Daniel Ricciardo, #3 :

« Je suis très excité à l’idée de courir à Zandvoort, principalement pour entamer la seconde moitié de la saison. Je n’ai pu participer qu’aux deux courses avant la pause, donc même si j’ai profité d’un peu de temps libre, j’ai passé la plupart des dernières semaines à m’entraîner et à profiter de l’occasion pour continuer à renforcer ma condition physique, afin d’être prêt à attaquer la seconde moitié de la saison. J’ai vraiment apprécié mon retour, et les deux courses avec l’équipe ont été formidables. Aujourd’hui, j’ai très faim, je suis motivé et je me sens comme je veux me sentir. C’est pourquoi j’ai hâte de commencer à Zandvoort, qui est un circuit très rapide avec une atmosphère géniale. »

Yuki Tsunoda, #22 :

« J’ai été heureux de la façon dont la première partie de la saison s’est terminée en Belgique, car cela faisait longtemps que nous n’avions pas marqué de points. Cela m’a permis d’aborder la pause estivale dans un état d’esprit positif, et je garde cette motivation pour entamer la deuxième partie de la saison ce week-end.

« J’ai commencé la pause en me rendant sur l’île de Ténérife, juste pour me détendre, puis j’ai passé six jours à m’entraîner en Autriche, afin de m’assurer d’être dans la meilleure forme possible pour le reste de la saison. J’ai clairement fait la part des choses entre les vacances et l’entraînement, ce qui est bien mieux que d’essayer de combiner les deux.

« L’entraînement s’est bien passé, je me sens en forme, détendu et prêt à repartir. Il était important d’avoir quelques jours de repos complet après une première moitié d’année bien remplie et de se recentrer avant de revenir à quelques jours d’entraînement solides, ce qui est comme une remise à zéro.
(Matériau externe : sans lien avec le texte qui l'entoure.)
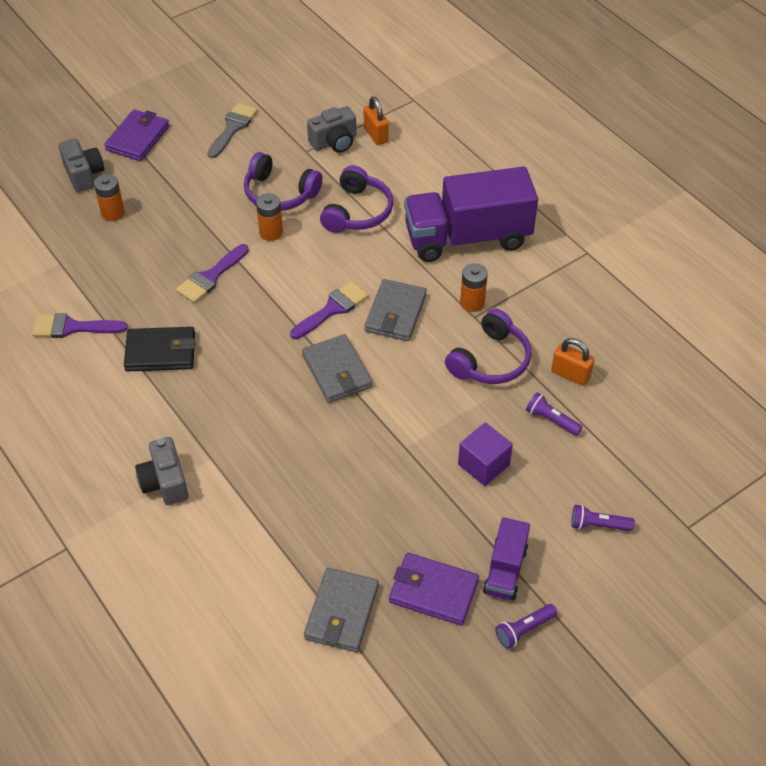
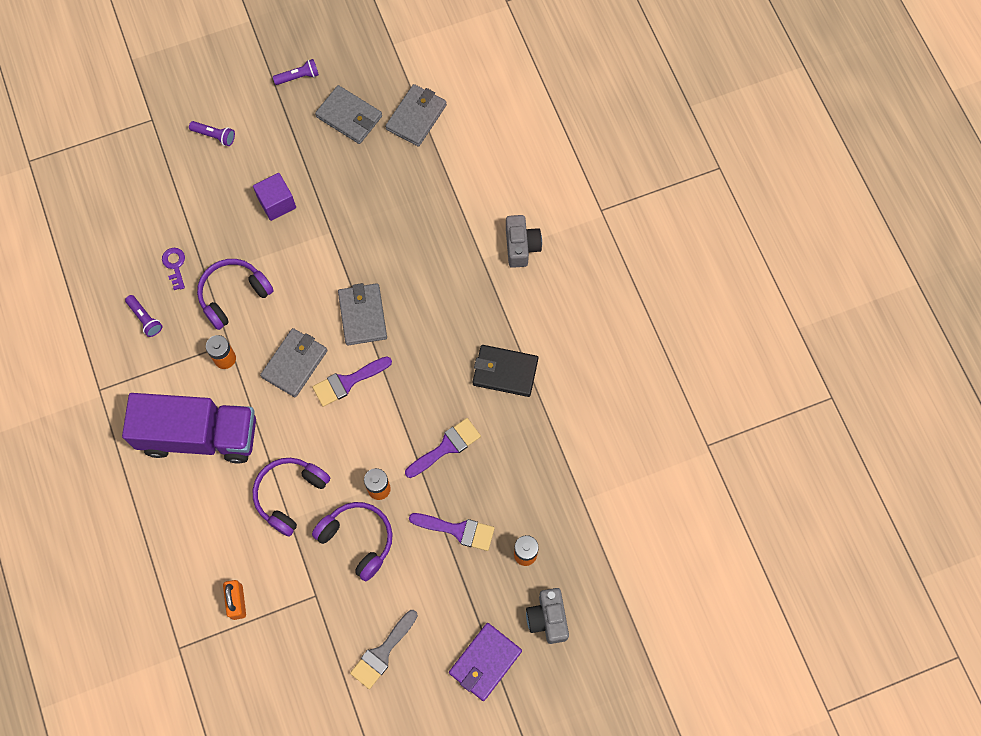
camera: 165 degrees left, 20 degrees up
purple brush [32,313,128,338] -> purple brush moved to [409,513,495,551]
grey camera [307,106,356,153] -> none
purple wallet [389,553,479,626] -> grey wallet [315,85,382,144]
purple truck [483,517,530,601] -> none
purple flashlight [526,392,583,436] -> purple flashlight moved to [125,295,162,337]
orange padlock [551,338,594,386] -> purple key [162,248,185,290]

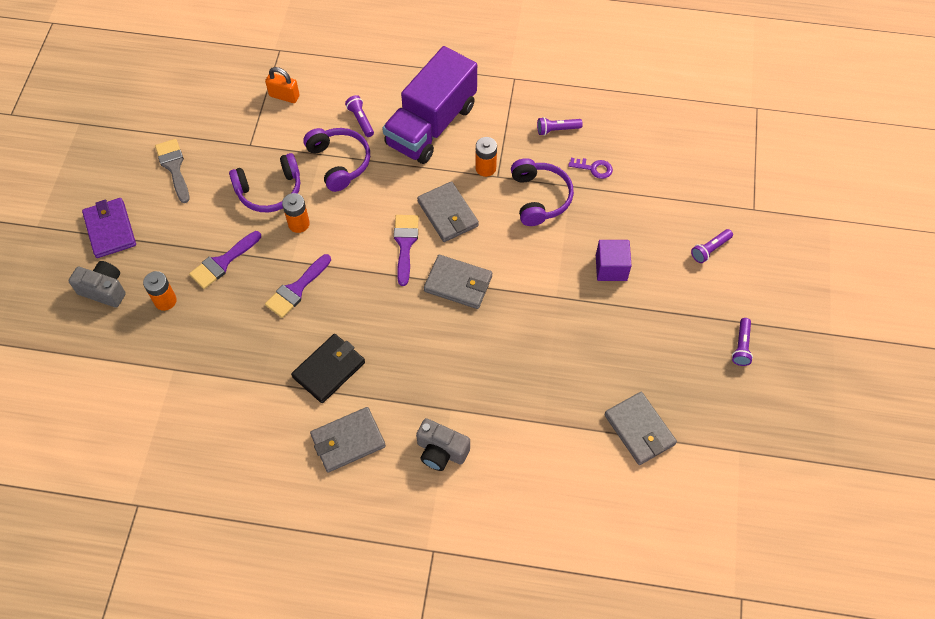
camera: 120 degrees right, 10 degrees down
grey wallet [315,85,382,144] -> grey wallet moved to [310,407,386,472]
purple brush [405,418,481,478] -> purple brush turned 45 degrees clockwise [265,254,331,318]
none -> purple flashlight [345,95,374,137]

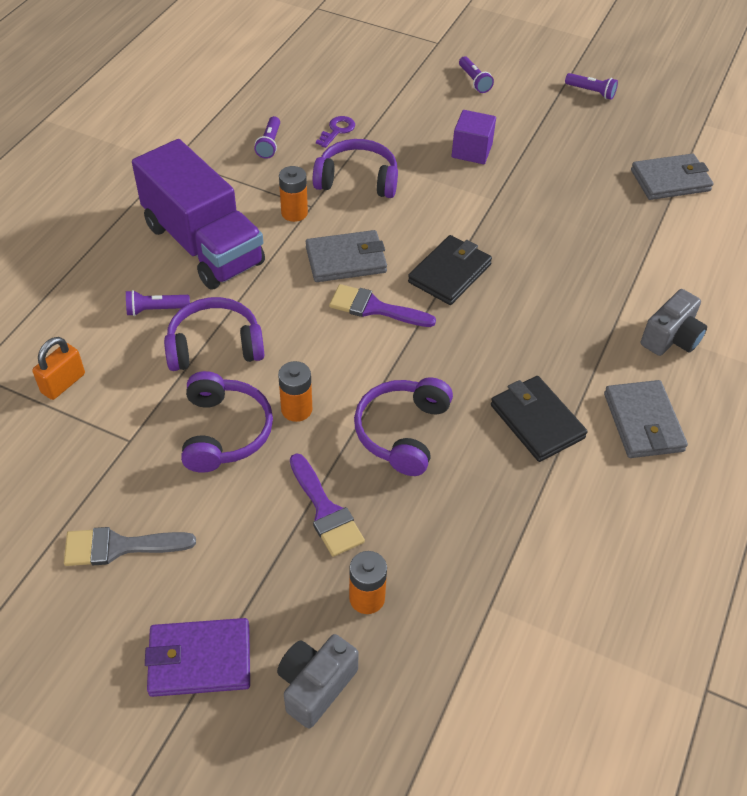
camera: 75 degrees left, 10 degrees down
purple brush [265,254,331,318] -> purple headphones [354,377,453,476]
grey wallet [424,255,492,309] -> black wallet [408,235,492,305]

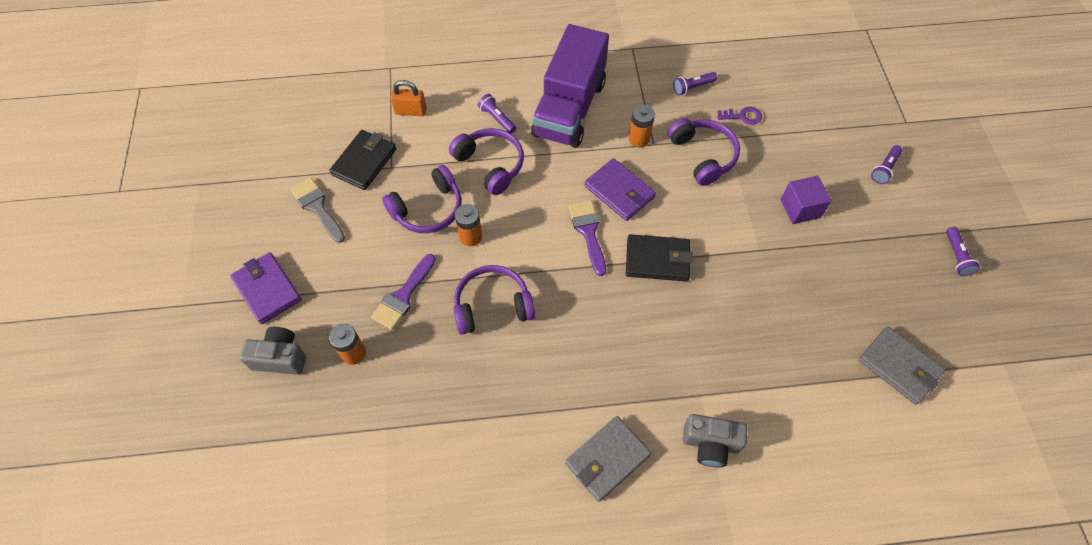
camera: 60 degrees right, 10 degrees up
grey wallet [306,230,387,282] -> purple wallet [585,158,656,221]
black wallet [491,376,587,462] -> black wallet moved to [329,130,396,190]

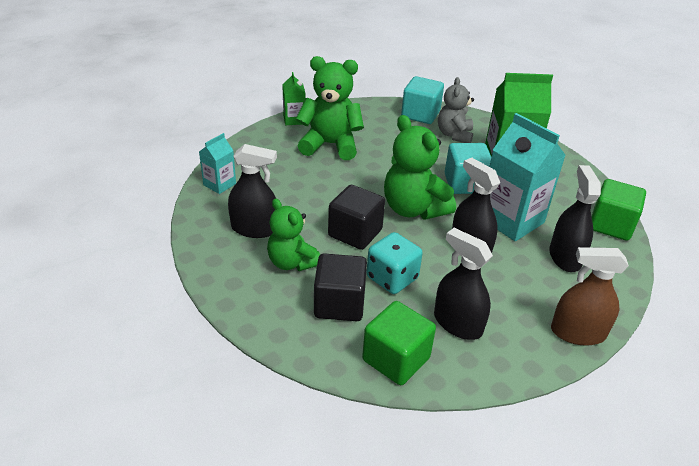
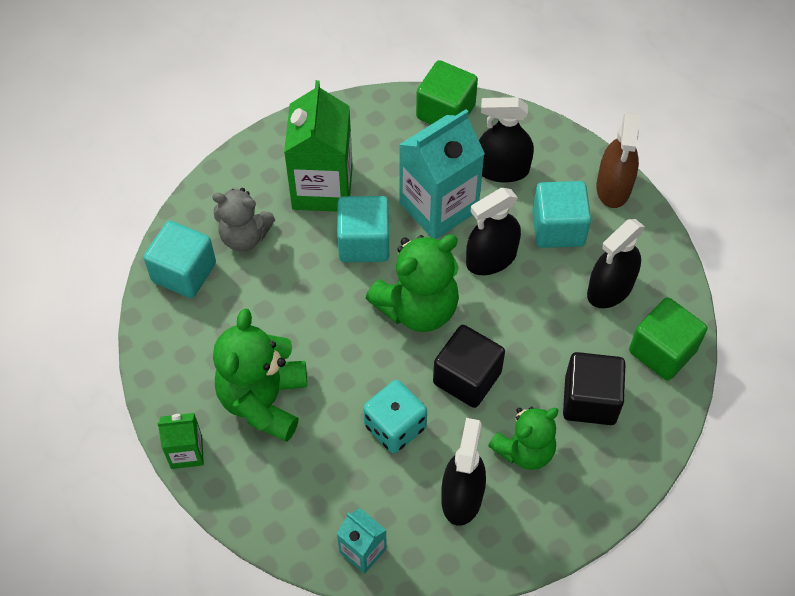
camera: 85 degrees left, 20 degrees up
turquoise dice [366,232,423,294] -> turquoise dice moved to [363,380,427,453]
none -> turquoise cube [532,181,591,248]

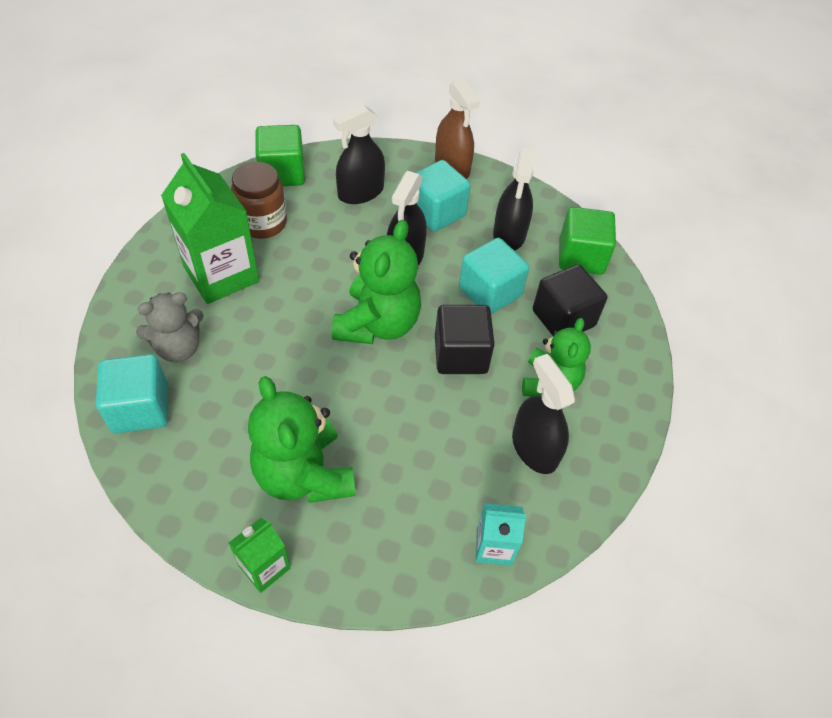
camera: 40 degrees left, 5 degrees down
turquoise cube [337,196,389,262] -> turquoise cube moved to [459,238,529,314]
turquoise dice [363,380,427,453] -> none
turquoise carton [399,109,485,239] -> none
none -> brown jar [231,162,287,239]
« J’ai également passé un peu de temps dans le simulateur en début de semaine pour préparer les deux prochaines courses. Nous avons déjà disputé deux courses à Zandvoort par le passé, et j’ai même atteint la Q3 l’année dernière, mais je n’ai jamais terminé, alors c’est quelque chose que je veux corriger ce week-end. J’aime ce circuit parce qu’il est technique et qu’il présente des caractéristiques uniques, comme les virages très inclinés et le mélange de virages lents et rapides. Il est physiquement très exigeant. Je ne suis pas sûr de nos performances ici, car même si Spa s’est bien déroulé, c’est en grande partie dû à la nature spécifique du circuit et même à la météo, alors que Zandvoort est très différent – un circuit à force descendante moyenne à élevée – mais j’espère que nous pourrons y faire une autre bonne course. Comme le circuit est très étroit, nous nous attacherons à bien nous qualifier, ce qui nous a donné du fil à retordre depuis le début de la saison. Attendons de voir comment cela va se passer.